Future Ancestral Technologies’ overall narrative stems from the themes of science fiction, genetic memory, and reclaiming indigeneity. This new installation of an ongoing narrative offers multiple points of entry into an undetermined moment in the future, engaging the viewer in an innovative life-based art installation that dreams of survival and solutions. The Museum’s installation will play on the nature of home and how we imagine it in the future.

Luger, a multi-disciplinary artist of Mandan, Hidatsa, Arikara, Lakota, and European descent, was raised on the Standing Rock Reservation. He now lives in Glorieta, where his studio includes a kiln, clay, ceramics and woodworking tools, a sewing machine, fabric, and found afghans he is using to construct futuristic regalia pieces. These serve to anchor a theme in the installation and are both traditional and futuristic in their design and construction.

The project also consists of art objects, videos, and performance, imagining a post-apocalyptic time through an indigenous lens. Some of the work is land-based and site-specific, using traditional crafts and ritual, and yet re-envisions art practice to create indigenous culture and stories that thrive in the future.

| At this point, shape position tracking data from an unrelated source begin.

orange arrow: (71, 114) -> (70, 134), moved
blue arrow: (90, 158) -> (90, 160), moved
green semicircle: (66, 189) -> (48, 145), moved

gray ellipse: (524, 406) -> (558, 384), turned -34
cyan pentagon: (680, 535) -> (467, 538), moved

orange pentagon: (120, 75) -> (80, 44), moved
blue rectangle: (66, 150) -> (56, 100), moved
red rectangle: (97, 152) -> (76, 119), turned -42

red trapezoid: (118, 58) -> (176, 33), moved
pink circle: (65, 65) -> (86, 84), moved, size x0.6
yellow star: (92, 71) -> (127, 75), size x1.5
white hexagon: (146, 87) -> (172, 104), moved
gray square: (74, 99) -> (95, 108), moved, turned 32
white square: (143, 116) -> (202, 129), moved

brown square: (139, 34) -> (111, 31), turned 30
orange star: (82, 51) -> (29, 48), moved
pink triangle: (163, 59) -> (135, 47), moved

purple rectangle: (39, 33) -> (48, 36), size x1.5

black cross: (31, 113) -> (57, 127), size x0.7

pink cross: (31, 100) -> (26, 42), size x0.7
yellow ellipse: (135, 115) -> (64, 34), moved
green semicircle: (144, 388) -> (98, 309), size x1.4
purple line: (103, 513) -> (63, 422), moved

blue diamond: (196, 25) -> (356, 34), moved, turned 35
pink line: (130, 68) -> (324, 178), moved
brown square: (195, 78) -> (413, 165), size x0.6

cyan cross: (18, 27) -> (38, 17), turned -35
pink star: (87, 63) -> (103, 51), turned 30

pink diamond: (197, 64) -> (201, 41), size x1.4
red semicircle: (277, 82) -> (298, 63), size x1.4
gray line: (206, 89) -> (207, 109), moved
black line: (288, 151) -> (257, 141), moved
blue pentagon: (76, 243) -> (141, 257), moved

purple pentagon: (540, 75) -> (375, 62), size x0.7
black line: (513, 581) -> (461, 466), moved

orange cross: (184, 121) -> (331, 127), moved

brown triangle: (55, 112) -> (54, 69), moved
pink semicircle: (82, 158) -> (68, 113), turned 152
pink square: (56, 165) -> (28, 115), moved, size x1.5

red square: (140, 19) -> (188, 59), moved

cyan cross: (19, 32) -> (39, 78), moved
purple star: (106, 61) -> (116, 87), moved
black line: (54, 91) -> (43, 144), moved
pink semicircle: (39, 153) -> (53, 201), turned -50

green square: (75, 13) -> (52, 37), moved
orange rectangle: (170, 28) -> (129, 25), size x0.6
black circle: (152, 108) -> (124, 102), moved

Using social collaboration, Luger produces multi-pronged projects that provoke diverse publics to engage with Indigenous peoples and values apart from the lens of colonial social structuring. Luger lectures and participates in residencies and projects around the globe and his work is collected internationally. He is a 2020 Creative Capital Award recipient, a 2019 Joan Mitchell Foundation Painters & Sculptors Grant recipient and the recipient of the 2018 Museum of Arts and Design’s inaugural Burke Prize.